Typically, hackers are out to swipe information or to use individual computers as part of a spam-sending network. The bigger and faster the network, the more appealing it is to people with nefarious intentions. For example, “here at Iowa State, they like to grab our computers to store pirated movies, because we have a high-speed network,” Jacobson said.

According to IronPort Systems, a Web security products provider, we’re up to 120 billion spam messages worldwide every day. In 2007, “more than 83 percent of spam contained a URL to a rogue Web server,” the company says on its Web site, and URL-based viruses increased 250 percent.

“Many administrators believe they have secured their infrastructures, and that spam is nothing more than an irritant,” IronPort says. “The truth: Spam is being used as a gateway, designed to lure users to dangerous sites.”

Even at a university stocked with students who grew up with computers and sprinkled with world-class computer experts, “all it takes is one person to make that one mistake,” Jacobson said, and eventually someone does.

Security definitely sounds like a growth industry, and ISU seems to be in position to take in lots of grant money. Many universities conduct computer security research, but Jacobson said ISU is among the leaders.

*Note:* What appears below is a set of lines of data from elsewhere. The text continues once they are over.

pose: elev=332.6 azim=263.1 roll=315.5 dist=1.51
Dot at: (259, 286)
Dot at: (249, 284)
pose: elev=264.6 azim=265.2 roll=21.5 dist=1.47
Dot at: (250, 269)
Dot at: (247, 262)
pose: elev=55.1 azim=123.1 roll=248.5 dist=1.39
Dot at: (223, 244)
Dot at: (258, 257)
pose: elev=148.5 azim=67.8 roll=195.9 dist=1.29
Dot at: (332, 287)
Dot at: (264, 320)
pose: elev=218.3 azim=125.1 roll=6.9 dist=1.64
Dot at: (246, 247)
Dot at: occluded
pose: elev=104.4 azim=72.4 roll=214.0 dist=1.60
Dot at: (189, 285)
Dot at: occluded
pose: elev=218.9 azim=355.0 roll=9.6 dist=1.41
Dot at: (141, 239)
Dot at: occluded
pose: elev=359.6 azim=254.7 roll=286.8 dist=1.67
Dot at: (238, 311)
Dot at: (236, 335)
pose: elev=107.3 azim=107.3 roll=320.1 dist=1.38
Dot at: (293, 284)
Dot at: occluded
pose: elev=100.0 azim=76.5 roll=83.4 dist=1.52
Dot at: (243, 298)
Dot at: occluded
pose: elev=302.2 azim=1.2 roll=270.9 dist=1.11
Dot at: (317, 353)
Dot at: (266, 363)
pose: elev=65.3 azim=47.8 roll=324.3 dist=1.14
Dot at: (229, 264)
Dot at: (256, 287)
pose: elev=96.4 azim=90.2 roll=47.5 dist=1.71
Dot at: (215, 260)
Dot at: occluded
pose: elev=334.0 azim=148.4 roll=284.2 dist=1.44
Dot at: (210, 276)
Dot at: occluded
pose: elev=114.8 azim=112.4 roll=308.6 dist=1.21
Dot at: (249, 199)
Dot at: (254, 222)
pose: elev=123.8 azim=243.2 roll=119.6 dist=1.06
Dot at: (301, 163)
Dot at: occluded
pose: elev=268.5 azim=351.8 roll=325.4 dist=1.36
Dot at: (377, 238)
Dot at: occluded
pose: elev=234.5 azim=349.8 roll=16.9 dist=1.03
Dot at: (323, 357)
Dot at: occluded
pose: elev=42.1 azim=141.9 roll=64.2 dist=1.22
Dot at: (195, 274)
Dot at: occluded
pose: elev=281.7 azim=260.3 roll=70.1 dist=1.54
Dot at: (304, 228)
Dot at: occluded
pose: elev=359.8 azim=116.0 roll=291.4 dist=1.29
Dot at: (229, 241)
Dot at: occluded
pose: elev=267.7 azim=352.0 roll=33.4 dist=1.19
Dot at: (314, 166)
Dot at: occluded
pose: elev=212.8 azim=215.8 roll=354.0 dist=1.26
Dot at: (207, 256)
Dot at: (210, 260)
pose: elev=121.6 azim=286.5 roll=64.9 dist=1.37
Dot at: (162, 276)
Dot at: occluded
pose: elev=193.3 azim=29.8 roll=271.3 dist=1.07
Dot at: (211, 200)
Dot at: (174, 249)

“Iowa State is one of the top five” universities in the field, he claimed. The National Security Agency has designated about 85 colleges and universities as centers of excellence, and ISU is the only school from our state on the list. “We were one of the first seven to be certified,” Jacobson said.

Not only does this specialty bring in federal money, but students all over the world, including members of the military in Europe and Asia, take ISU courses in computer security online, Jacobson said.

It would have been terrific if Iowa State University had patented that first computer and made Central Iowa rich when the information revolution began. But at least we’re cashing in on phase two.